Federal judge reduces award significantly, but grant’s plaintiff’s attorney fees
U.S. District Judge P. Kevin Castel has ordered a big reduction in the damages awarded by a jury last year to Alejandro Martinez, a gay man who suffered an unjustified public lewdness arrest in the men’s room of the World Trade Center PATH station on February 1, 2000.
Last November 18, a federal jury in Manhattan awarded Martinez approximately $1.1 million in damages, finding that his claims of false arrest and malicious prosecution against several named PATH police officers and the Port Authority were supported by evidence that the officers conducted planned arrest sweeps during which they targeted people they thought were gay even though they did not observe them violating any laws, in order to meet a quota of citations and fines. The jury accepted Martinez’s claim he had been prosecuted for public lewdness even though there was no “probable cause” for his arrest.
Defendants filed motions to set aside the verdict or reduce the damage awards. Most of Castel’s September 2 opinion was devoted to an extensive review of trial evidence, after which he concluded that the defense motions to overturn the verdict or to order a new trial should be denied, since the merits of the case supported the jury’s conclusion in Martinez’s favor. However, Castel found that the damages awarded were excessive, and ordered them reduced to $464,000.
However, Martinez’s attorneys prevailed in their motion seeking an award of fees and costs in an amount of $264,322.76, on top of the reduced damages award, so the total bill to the Port Authority will run to more than $725,000 unless the agency decides to appeal further. Should it do so and lose, it would probably get hit for an additional attorneys fees award.

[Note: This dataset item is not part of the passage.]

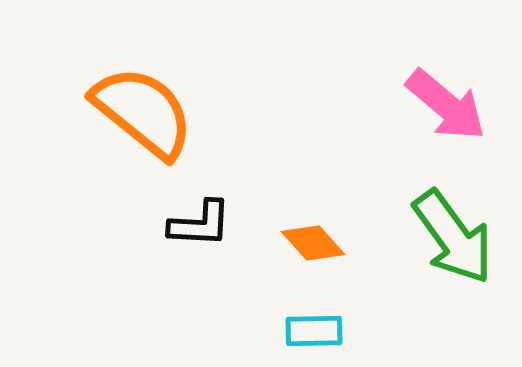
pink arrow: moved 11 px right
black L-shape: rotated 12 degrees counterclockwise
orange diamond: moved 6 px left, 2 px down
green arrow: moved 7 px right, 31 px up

Martinez sought compensation for his “emotional distress, mental anguish, and loss of liberty” in connection with his arrest, after which he was detained for 19 hours under conditions he found traumatic and degrading. He also sought compensation for therapy costs, for the additional distress he suffered when he had to appear in court to face the charges against him, ultimately dismissed, and for legal expenses incurred in defending himself at that trial.
Castel had no problem affirming the jury’s award of $1,000 for therapy expenses, $3,000 for legal expenses in defending the criminal case, and $100,000 to compensate for the emotional distress and mental anguish of standing trial on unwarranted charges. But he considered the $1 million awarded for the arrest and detention far in excess of what could be justified. Castel looked at comparable awards for emotional distress and loss of liberty.
“An award above $200,000 would exceed a permissible award for the pain and suffering that Martinez faced as a result of the false arrest,” Castel wrote. “Martinez was not subjected to physical assault,” a factor held to justify higher damage awards in other cases. “The evidence supports the conclusion that he experienced considerable anguish because of his arrest. This included sleeplessness, loss of appetite, anxiety bouts, cessation of social, volunteer, and church activities, ideations of suicide, and concerns about his immigration status.”
Castel found that an award of $200,000 would not “shock the judicial conscience, ” and that an additional $160,000 award for the period of improper detention would be appropriate, resulting in a reduction from one million to $360,000.
However, Castel did not find any ground to reduce the jury’s award for malicious prosecution, the inappropriate prosecution of Castel on unwarranted charges resulting in the emotional distress of having to stand trial on these phony charges.
“Martinez appeared in state trial court to defend himself from the charge of public lewdness, a highly stigmatizing charge,” he wrote. “Martinez stated that the trial made him feel desperate, nervous, and ‘like a madman.’”
The jurors also heard testimony about “intimidating conduct” by Port Authority police officers who originally arrested Martinez when they saw him coming through the station again en route from his New Jersey home to his court appearance in June 2000.
The Port Authority opposed a large part of the attorney fee award, claiming that Martinez’s attorneys wasted significant time in attempts to find evidence of anti-gay bias by the Port Authority during extensive pretrial discovery of documents. Castel found that although the extensive discovery did not turn up “a smoking gun, there is no evidence indicating that it was frivolous, dilatory, or otherwise constituted harassment” of the Port Authority. He was also persuaded by Martinez’s evidence that “the Port Authority conducted sweeps without regard to probable cause,” justifying the investigation on his attorney’s part.
Martinez was represented by Michael L. Spiegel, his lead trial counsel, with the assistance of additional attorneys.